Ayant des origines catholiques, car malgré tout je garde certaines attaches, j’avais apprécié les efforts déployés par le Vatican, sous Jean-Paul II, pour un rapprochement entre les deux grandes religions monothéistes. La déclaration de Benoît XVI est inquiétante. Une telle erreur de jugement ne devrait pas se faire, surtout pas de la part d’une personnalité aussi importante que le Saint-Père. Aujourd’hui, ce genre de déclaration peut mener à une situation très dangereuse. Je ne comprends pas pourquoi on critique l’islam qui est une religion tolérante. On essaye trop souvent de diviser les chrétiens et la communauté musulmane ou les juifs. Par exemple, les caricatures contre le Prophète ont été publiées pour blesser et dénigrer la religion musulmane, ce qui est inacceptable. Mais ce genre de méchanceté gratuite n’a pas d’impact aussi grave sur l’esprit des non musulmans que peut l’avoir une déclaration faite par le représentant suprême de la religion catholique.

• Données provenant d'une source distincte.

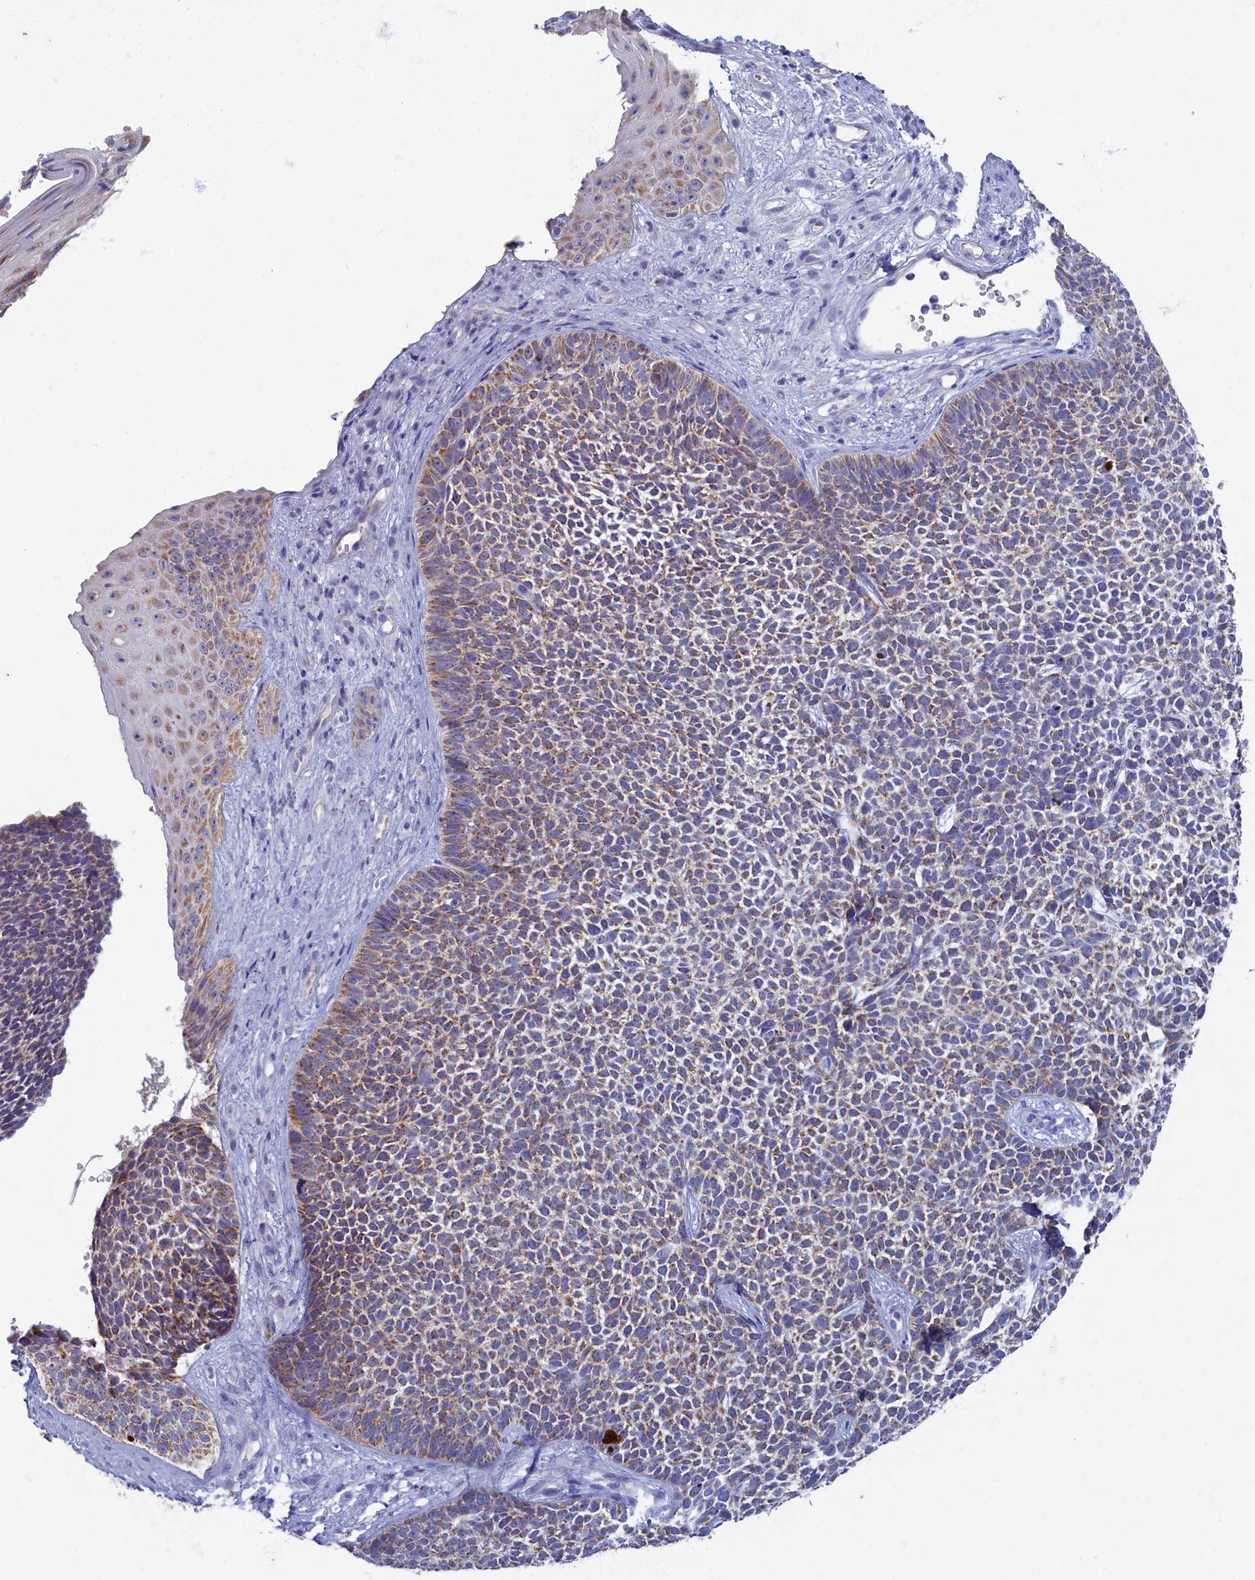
{"staining": {"intensity": "moderate", "quantity": ">75%", "location": "cytoplasmic/membranous"}, "tissue": "skin cancer", "cell_type": "Tumor cells", "image_type": "cancer", "snomed": [{"axis": "morphology", "description": "Basal cell carcinoma"}, {"axis": "topography", "description": "Skin"}], "caption": "Tumor cells reveal medium levels of moderate cytoplasmic/membranous positivity in approximately >75% of cells in basal cell carcinoma (skin).", "gene": "OCIAD2", "patient": {"sex": "female", "age": 84}}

La théorie du “choc des civilisations” progresse-t-elle? Comment voyez-vous l’avenir de l’islam?
C’est une théorie qui, consciemment ou non, imprègne beaucoup d’Occidentaux. Elle repose à la fois sur l’incompréhension et l’ignorance des autres et sur la manipulation qui vise à faire de l’islam un nouvel ennemi, pour justifier les visées impérialistes de certaines puissances.
Le fossé entre l’Orient et l’Occident se creuse de plus en plus et cela risque de créer un conflit. Pour ce qui concerne le monde musulman, il y a deux tendances. D’une part, les “takfiristes” qui excommunient tous les autres, agissent de façon insensée et ont recours à la violence aveugle qui profite aux Etats-Unis et aux Israéliens.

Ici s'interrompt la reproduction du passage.